Studying the epitaxial nature of copper thin films grown at Marietta College was

necessary to evaluate the effectiveness of the growth procedure used over the years in

view of future surface science studies with adsorbates. In order to perform surface

science with thin films, it is important to know the arrangement of the atoms on the

surface being studied. If the film is of an epitaxial nature then the atoms are ordered

based on the ordering of an underlying substrate, rather than randomly dispersed.

These clean ordered surfaces are standard in surface science research.

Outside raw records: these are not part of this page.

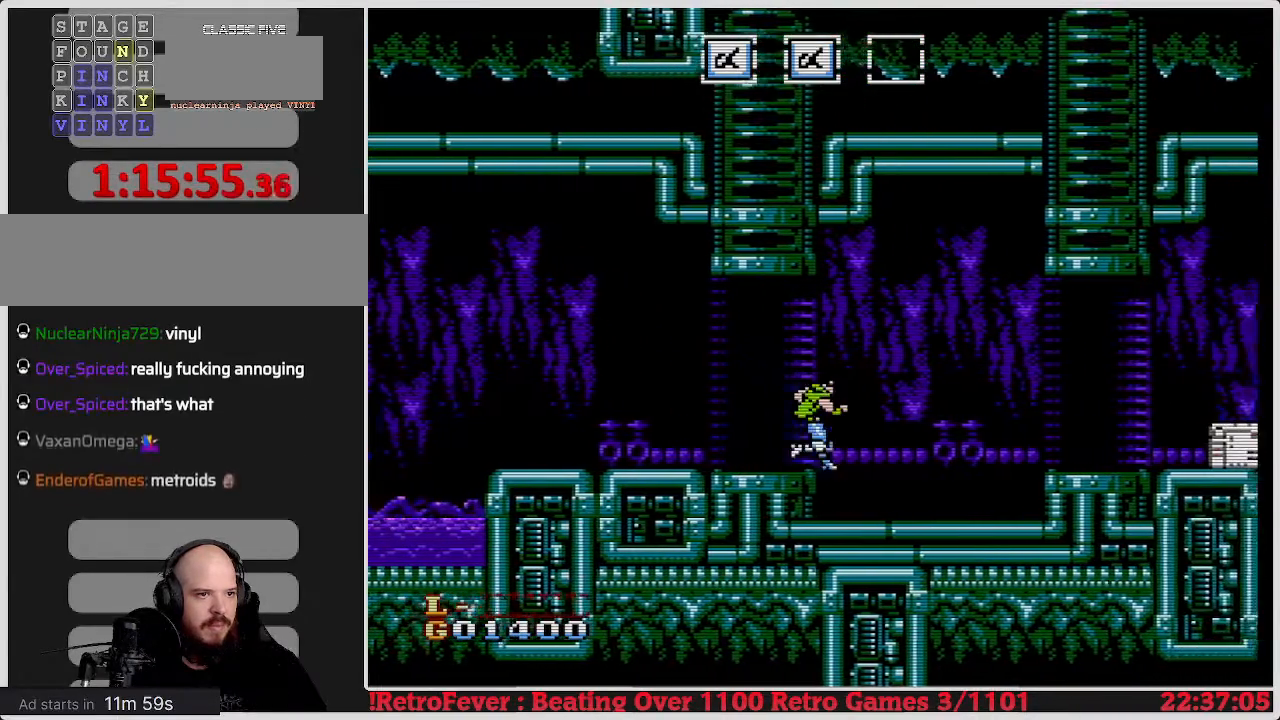
{"buttons": ["A", "DPAD_RIGHT"], "events": [[467, "A", "down"]]}
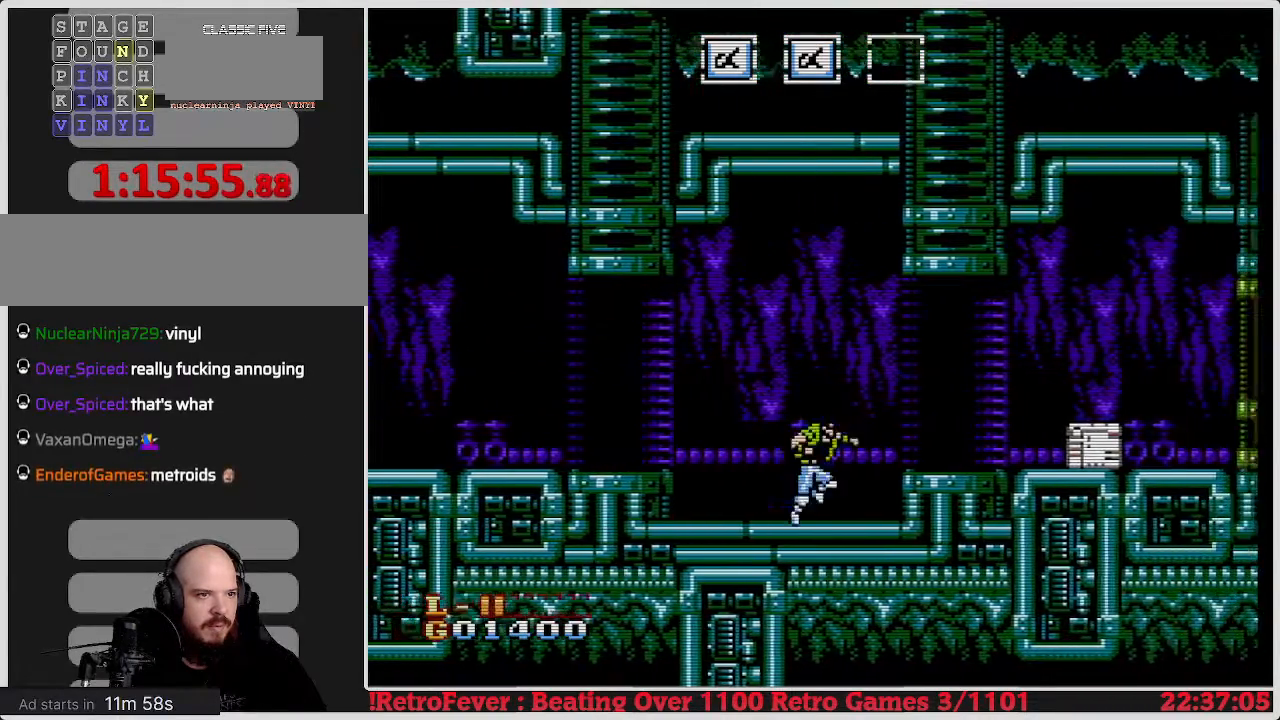
{"buttons": ["DPAD_RIGHT"], "events": [[83, "A", "up"]]}
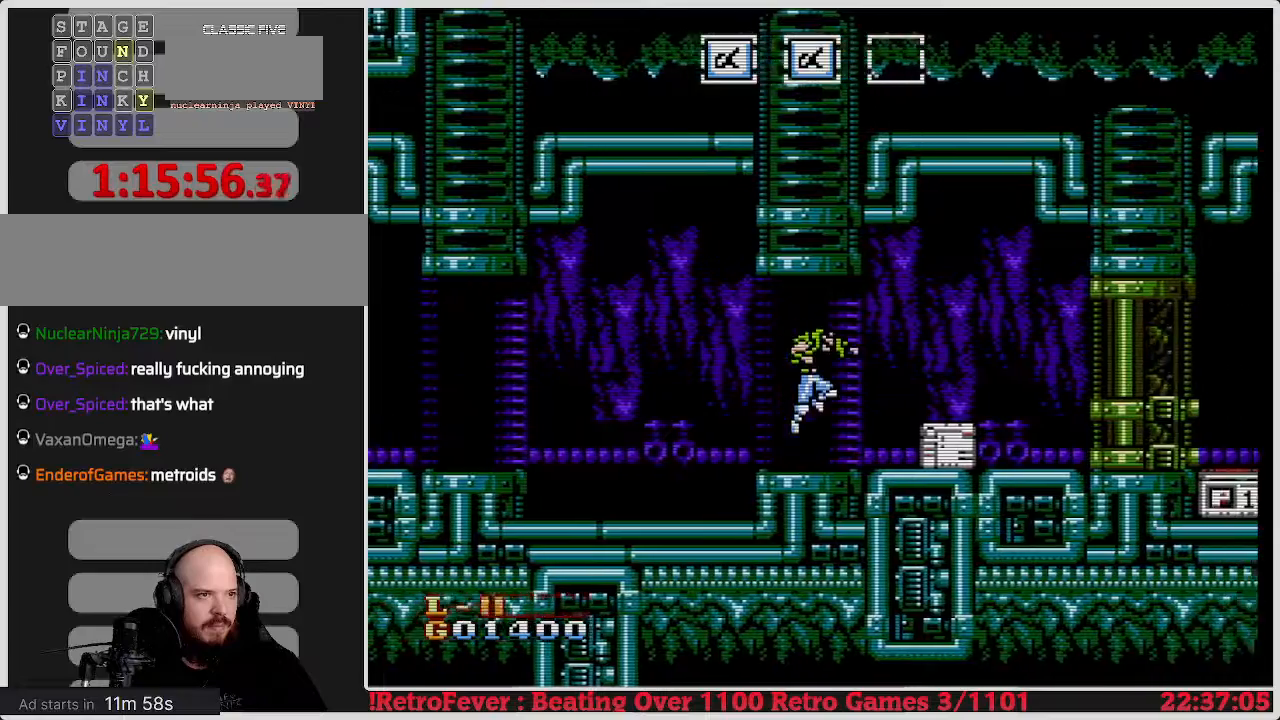
{"buttons": ["DPAD_DOWN"], "events": [[233, "DPAD_RIGHT", "up"], [250, "DPAD_DOWN", "down"], [350, "B", "down"], [500, "B", "up"]]}
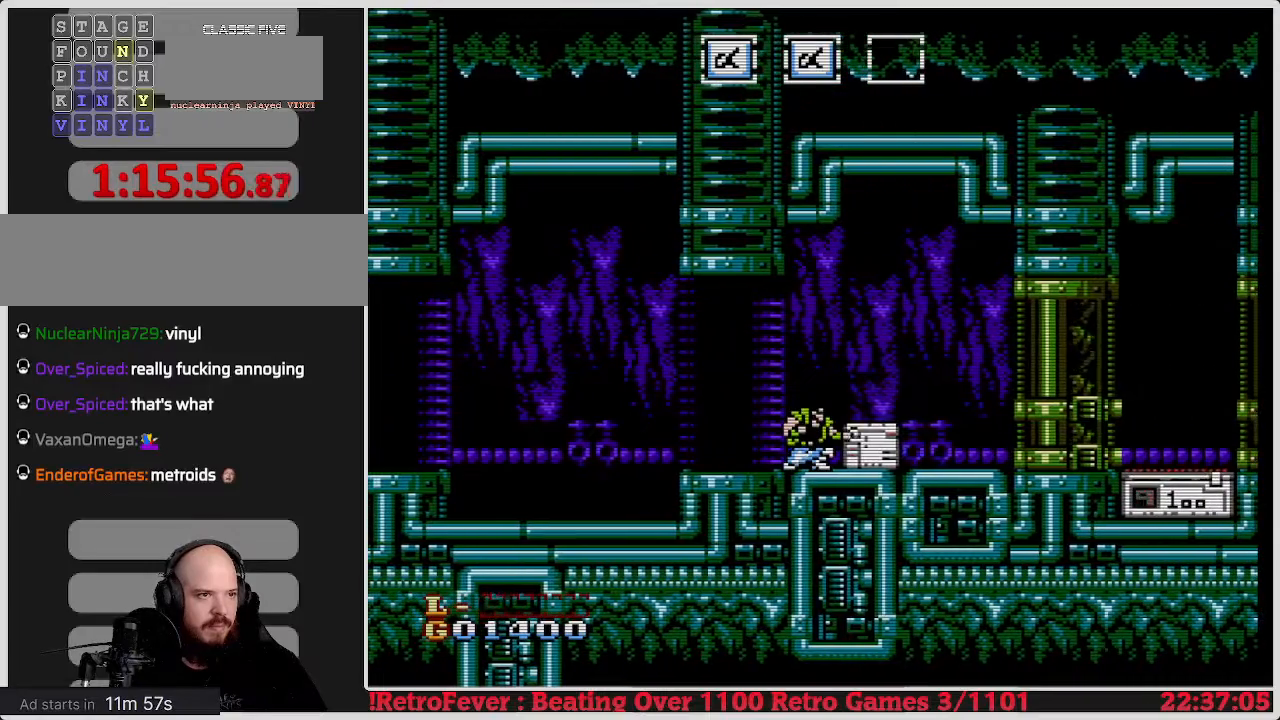
{"buttons": ["DPAD_DOWN"], "events": []}
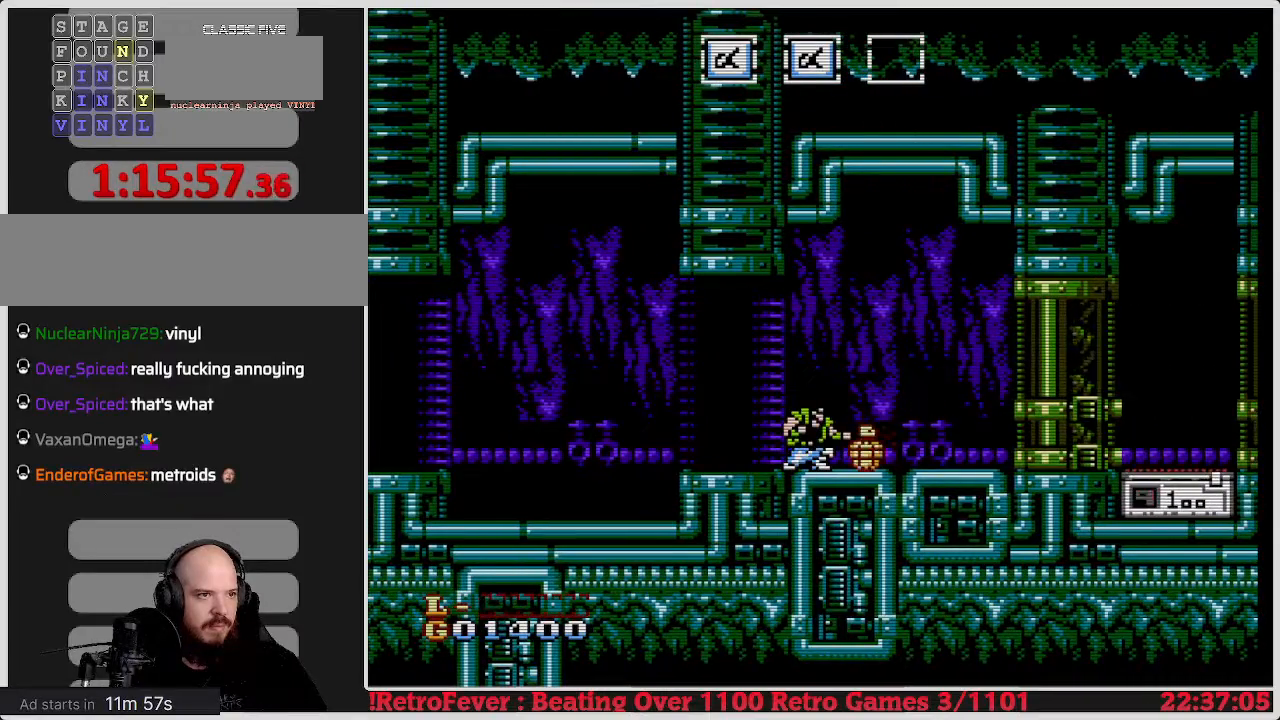
{"buttons": ["DPAD_LEFT"], "events": [[50, "DPAD_DOWN", "up"], [50, "DPAD_LEFT", "down"]]}
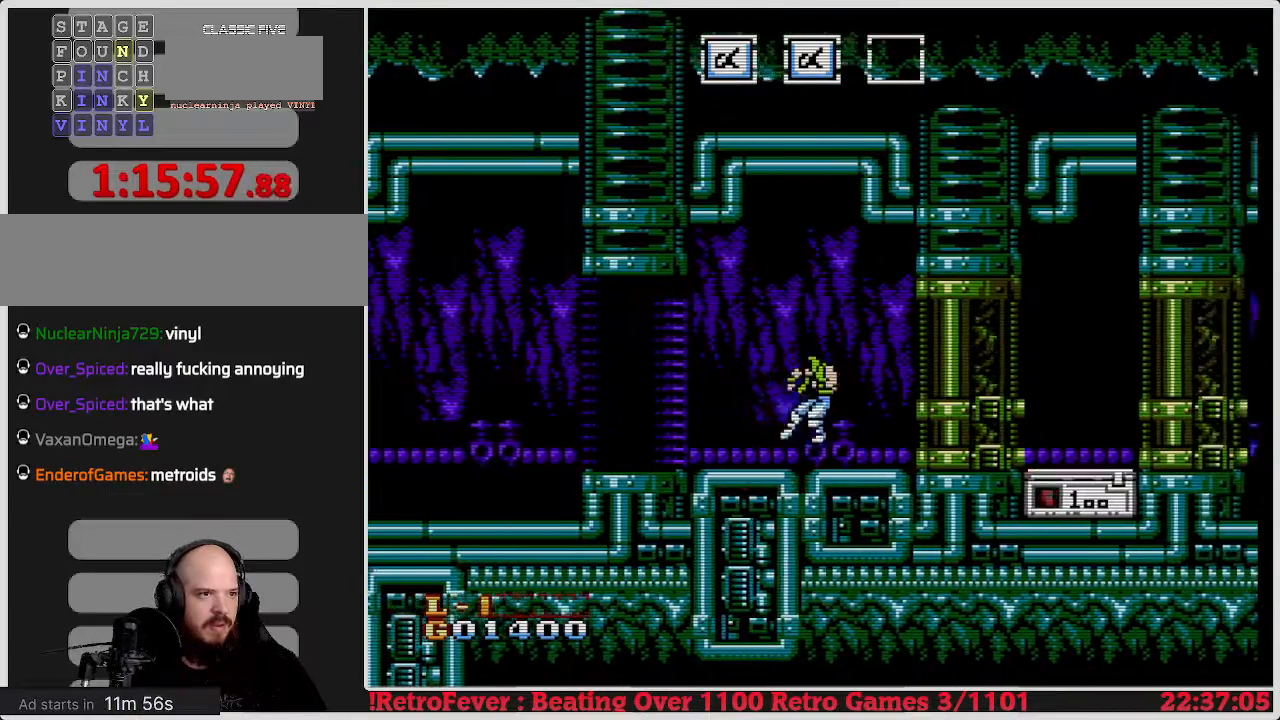
{"buttons": ["DPAD_RIGHT"], "events": [[17, "DPAD_LEFT", "up"], [267, "DPAD_RIGHT", "down"]]}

Surface scientists study the physical and chemical nanoscale interactions by

adhering specific adsorbates to the surface. Adsorbates can affect the resistivity and

reflectivity of thin films; this is not well understood for a vast range of materials at this

time.1 Gold is one of the materials that will be studied in the surface science lab at

Marietta College in the future. Not much sticks to gold which makes it a candidate for

clean surfaces. One adsorbate that does stick is a sulfur organic molecule, which will be

used in the lab. Cu (100) is also a good material for surface science studies. For this

reason, the epitaxy of the copper films was investigated in view of future surface science

studies. Beyond academia, epitaxial growth is ideal in many industrial settings; in fact, it

is the fundamental process behind the manufacturing of semiconductor devices like

LEDs, power electronics, and microchips.2

A thin film is a layer of material with the thickness of a nanometer to several

micrometers. These films have application in everyday household items like mirrors.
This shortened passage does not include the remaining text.